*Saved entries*
────────────────

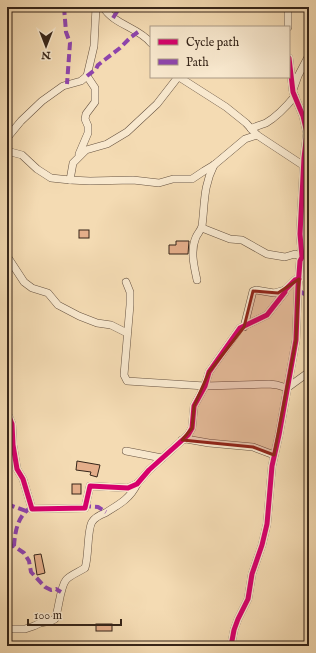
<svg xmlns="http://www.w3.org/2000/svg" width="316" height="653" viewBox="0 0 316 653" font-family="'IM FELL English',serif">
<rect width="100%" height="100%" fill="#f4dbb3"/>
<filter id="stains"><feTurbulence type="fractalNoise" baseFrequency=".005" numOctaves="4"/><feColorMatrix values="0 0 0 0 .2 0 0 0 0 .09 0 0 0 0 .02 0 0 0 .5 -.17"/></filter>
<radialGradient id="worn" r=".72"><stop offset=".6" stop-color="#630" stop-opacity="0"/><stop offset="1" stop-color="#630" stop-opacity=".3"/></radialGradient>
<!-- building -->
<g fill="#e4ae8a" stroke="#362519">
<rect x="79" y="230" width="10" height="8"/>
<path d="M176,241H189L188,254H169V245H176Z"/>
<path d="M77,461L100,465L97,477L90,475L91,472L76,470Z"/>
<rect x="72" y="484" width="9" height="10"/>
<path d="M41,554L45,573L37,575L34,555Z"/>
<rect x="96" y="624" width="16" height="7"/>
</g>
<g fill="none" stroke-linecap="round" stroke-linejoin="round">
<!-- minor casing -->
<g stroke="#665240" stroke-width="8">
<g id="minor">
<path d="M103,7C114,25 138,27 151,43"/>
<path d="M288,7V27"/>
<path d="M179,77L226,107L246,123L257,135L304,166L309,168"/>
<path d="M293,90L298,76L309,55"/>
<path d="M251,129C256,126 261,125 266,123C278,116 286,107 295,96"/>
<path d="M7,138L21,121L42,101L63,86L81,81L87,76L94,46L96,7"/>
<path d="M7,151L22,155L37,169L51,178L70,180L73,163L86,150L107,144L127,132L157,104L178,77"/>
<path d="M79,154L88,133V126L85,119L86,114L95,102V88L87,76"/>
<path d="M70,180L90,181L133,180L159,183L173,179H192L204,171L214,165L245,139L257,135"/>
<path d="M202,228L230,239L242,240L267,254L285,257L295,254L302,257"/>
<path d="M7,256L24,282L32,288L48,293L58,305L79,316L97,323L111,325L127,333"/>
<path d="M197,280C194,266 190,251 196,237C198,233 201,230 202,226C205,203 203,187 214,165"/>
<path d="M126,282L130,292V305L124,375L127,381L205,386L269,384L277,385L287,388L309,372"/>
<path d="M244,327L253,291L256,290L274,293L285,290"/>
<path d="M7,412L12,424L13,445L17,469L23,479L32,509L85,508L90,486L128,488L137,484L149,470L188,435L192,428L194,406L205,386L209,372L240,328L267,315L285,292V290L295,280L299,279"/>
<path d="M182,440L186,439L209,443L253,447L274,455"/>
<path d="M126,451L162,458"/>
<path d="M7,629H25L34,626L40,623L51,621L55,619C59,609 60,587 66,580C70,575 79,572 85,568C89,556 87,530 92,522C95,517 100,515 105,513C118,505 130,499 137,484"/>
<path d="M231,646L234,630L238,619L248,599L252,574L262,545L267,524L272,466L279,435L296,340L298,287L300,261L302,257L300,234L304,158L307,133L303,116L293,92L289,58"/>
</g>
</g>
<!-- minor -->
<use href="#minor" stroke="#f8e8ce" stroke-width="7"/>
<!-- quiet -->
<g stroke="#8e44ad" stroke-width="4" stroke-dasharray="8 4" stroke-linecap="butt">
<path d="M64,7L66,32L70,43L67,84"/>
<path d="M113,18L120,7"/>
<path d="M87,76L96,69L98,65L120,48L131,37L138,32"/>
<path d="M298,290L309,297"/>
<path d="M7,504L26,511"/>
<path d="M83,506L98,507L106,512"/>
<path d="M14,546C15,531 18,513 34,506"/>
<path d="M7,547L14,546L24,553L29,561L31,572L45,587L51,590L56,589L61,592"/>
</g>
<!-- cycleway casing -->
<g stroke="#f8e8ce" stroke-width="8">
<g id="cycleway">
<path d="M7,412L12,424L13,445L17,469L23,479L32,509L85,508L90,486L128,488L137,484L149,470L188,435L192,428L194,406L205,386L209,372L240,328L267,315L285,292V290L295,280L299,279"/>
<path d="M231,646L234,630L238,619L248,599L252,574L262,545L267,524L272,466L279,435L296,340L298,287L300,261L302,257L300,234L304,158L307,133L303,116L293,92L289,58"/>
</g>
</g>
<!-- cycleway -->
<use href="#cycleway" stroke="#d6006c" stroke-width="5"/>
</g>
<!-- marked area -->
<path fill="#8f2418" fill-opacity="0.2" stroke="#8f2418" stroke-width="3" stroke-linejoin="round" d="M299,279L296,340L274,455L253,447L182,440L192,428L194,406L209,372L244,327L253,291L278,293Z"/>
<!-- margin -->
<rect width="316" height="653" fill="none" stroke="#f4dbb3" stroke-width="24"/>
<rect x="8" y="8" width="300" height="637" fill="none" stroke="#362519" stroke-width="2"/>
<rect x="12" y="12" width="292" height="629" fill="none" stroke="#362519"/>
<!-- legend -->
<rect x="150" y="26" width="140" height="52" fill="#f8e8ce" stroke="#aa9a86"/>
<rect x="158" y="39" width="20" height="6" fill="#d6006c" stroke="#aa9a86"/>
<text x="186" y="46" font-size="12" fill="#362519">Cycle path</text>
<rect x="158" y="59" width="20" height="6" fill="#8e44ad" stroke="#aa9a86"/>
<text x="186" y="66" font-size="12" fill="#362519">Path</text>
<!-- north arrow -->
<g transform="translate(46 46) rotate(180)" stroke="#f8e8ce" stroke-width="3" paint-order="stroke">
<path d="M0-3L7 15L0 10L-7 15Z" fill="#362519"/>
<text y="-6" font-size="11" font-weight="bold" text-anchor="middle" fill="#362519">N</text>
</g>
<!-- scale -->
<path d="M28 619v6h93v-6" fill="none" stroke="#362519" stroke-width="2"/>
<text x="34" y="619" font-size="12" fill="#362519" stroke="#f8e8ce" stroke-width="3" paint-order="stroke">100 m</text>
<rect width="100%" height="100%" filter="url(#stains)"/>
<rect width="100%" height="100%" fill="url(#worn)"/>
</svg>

────────────────

*Brief*
In the entries above, count the lines that include "worn" and write nothing but that number.

*Answer space*
2